*Material shown*:
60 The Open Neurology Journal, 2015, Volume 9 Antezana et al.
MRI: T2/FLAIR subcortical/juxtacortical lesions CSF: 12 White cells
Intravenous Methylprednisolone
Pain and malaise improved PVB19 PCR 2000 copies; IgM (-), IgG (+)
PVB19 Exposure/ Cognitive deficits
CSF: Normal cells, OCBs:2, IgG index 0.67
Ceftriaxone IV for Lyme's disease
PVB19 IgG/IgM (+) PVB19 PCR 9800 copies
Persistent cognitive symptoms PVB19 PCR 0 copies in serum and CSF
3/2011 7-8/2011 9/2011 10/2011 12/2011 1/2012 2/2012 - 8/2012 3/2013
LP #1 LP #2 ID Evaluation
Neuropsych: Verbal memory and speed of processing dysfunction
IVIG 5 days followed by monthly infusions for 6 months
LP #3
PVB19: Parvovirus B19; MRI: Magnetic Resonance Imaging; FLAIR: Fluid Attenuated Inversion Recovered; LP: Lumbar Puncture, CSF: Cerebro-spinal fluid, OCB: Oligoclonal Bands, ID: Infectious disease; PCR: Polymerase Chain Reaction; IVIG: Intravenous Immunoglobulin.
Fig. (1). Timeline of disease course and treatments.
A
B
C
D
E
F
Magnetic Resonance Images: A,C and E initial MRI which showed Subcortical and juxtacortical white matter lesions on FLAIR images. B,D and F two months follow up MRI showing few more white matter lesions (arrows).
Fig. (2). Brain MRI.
* * *
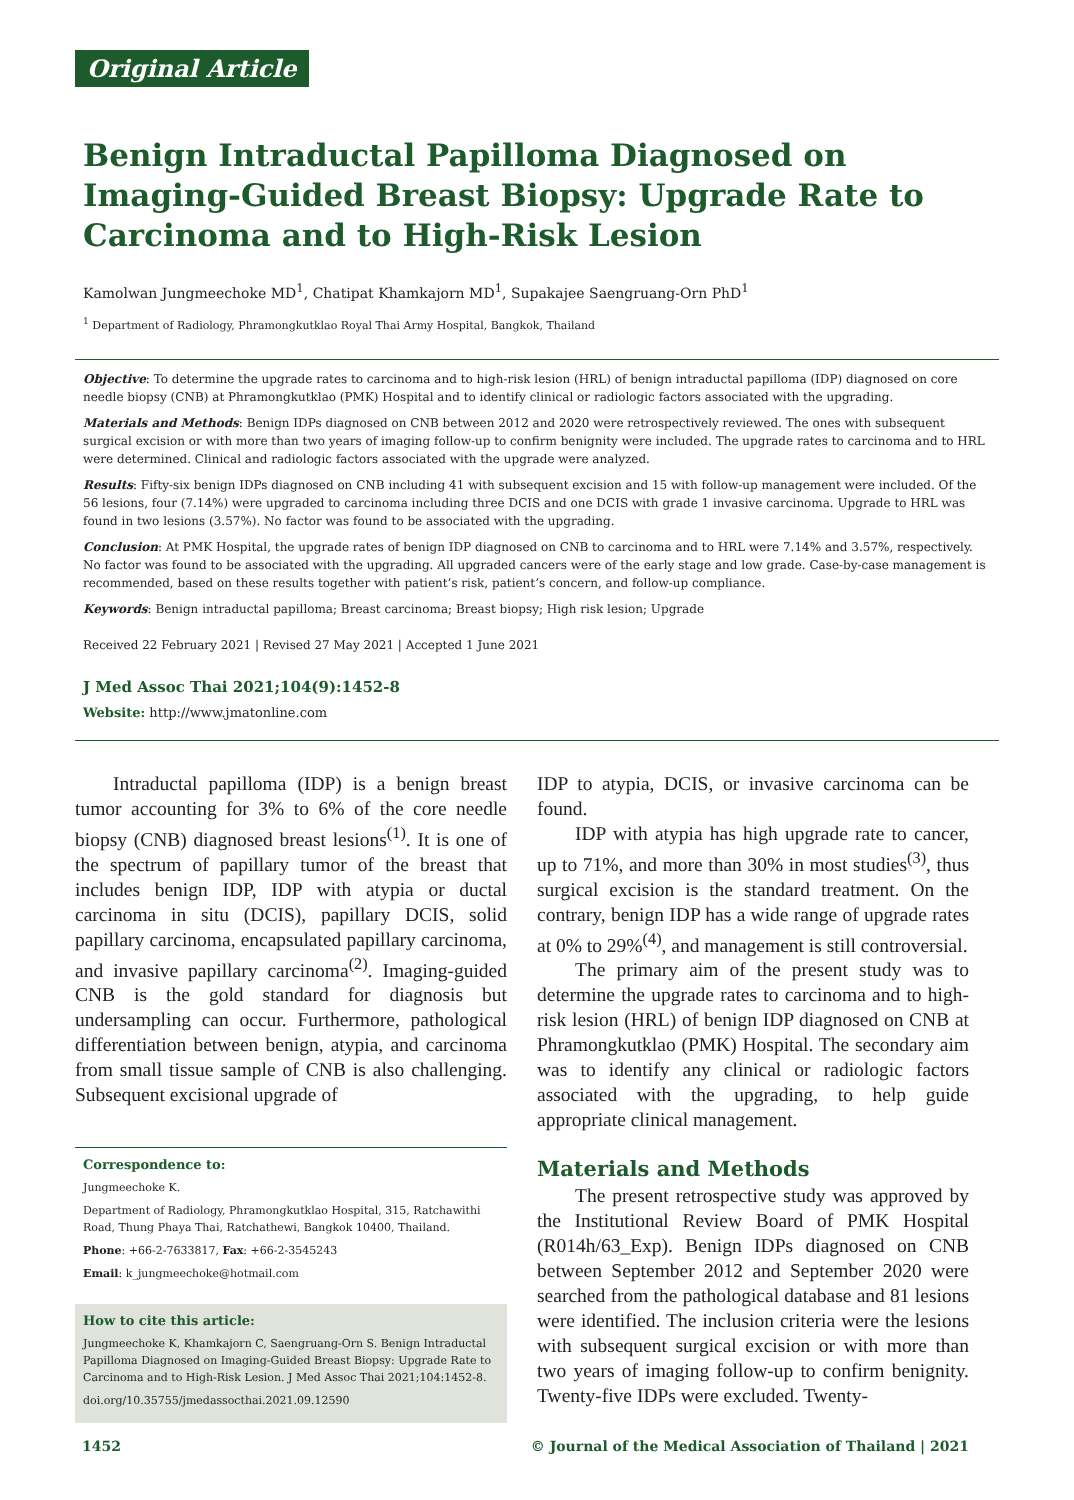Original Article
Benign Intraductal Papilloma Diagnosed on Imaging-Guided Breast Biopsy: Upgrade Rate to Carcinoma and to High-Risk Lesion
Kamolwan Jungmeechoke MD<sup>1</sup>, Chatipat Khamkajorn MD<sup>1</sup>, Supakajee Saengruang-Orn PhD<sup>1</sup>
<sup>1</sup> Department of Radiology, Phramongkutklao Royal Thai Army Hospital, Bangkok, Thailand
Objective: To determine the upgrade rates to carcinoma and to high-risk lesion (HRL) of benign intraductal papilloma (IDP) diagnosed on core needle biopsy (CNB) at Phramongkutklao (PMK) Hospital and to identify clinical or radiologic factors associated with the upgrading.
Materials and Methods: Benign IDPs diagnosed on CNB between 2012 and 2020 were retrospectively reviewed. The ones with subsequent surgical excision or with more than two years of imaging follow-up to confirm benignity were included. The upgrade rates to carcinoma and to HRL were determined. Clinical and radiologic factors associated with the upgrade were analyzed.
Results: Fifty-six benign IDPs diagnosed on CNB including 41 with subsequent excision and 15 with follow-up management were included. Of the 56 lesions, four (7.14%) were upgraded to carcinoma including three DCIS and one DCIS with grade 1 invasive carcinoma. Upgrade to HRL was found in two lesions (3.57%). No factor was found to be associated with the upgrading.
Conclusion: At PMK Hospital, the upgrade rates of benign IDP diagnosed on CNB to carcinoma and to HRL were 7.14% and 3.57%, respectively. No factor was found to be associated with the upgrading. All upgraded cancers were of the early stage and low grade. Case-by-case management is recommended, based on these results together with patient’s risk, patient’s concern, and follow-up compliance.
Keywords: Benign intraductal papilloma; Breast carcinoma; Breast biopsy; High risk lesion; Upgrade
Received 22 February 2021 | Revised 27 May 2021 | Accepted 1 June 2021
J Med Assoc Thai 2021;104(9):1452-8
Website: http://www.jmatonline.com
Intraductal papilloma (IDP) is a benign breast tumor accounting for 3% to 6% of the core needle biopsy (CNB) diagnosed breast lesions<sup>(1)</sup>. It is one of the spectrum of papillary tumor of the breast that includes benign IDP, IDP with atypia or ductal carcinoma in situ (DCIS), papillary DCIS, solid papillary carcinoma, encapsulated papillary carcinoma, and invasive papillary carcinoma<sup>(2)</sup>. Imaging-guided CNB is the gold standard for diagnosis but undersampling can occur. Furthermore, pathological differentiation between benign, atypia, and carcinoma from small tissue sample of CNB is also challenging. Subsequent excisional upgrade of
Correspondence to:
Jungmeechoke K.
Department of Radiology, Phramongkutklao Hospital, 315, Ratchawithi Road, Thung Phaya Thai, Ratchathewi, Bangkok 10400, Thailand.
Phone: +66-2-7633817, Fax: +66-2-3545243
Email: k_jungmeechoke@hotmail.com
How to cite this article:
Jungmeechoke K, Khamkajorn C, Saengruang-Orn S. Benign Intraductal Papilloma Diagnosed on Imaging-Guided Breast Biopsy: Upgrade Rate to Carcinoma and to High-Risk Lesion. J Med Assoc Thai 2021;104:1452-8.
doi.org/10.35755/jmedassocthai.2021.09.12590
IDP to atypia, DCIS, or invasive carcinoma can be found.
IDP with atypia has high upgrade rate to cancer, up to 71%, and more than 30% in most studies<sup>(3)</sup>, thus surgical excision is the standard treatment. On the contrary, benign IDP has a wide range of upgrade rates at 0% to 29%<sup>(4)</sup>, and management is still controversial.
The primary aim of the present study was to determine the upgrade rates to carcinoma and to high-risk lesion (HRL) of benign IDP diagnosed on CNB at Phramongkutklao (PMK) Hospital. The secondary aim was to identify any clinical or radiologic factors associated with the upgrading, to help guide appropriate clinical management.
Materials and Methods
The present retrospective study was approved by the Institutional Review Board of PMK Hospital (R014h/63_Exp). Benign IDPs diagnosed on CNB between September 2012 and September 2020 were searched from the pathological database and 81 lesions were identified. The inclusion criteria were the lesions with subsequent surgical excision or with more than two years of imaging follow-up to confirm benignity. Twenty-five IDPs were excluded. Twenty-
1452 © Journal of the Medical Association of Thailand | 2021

*Task instructions*: Find every line in the records that contains the word "IVIG"; copy those lines.

*Solution to this exercise*:
IVIG 5 days followed by monthly infusions for 6 months
PVB19: Parvovirus B19; MRI: Magnetic Resonance Imaging; FLAIR: Fluid Attenuated Inversion Recovered; LP: Lumbar Puncture, CSF: Cerebro-spinal fluid, OCB: Oligoclonal Bands, ID: Infectious disease; PCR: Polymerase Chain Reaction; IVIG: Intravenous Immunoglobulin.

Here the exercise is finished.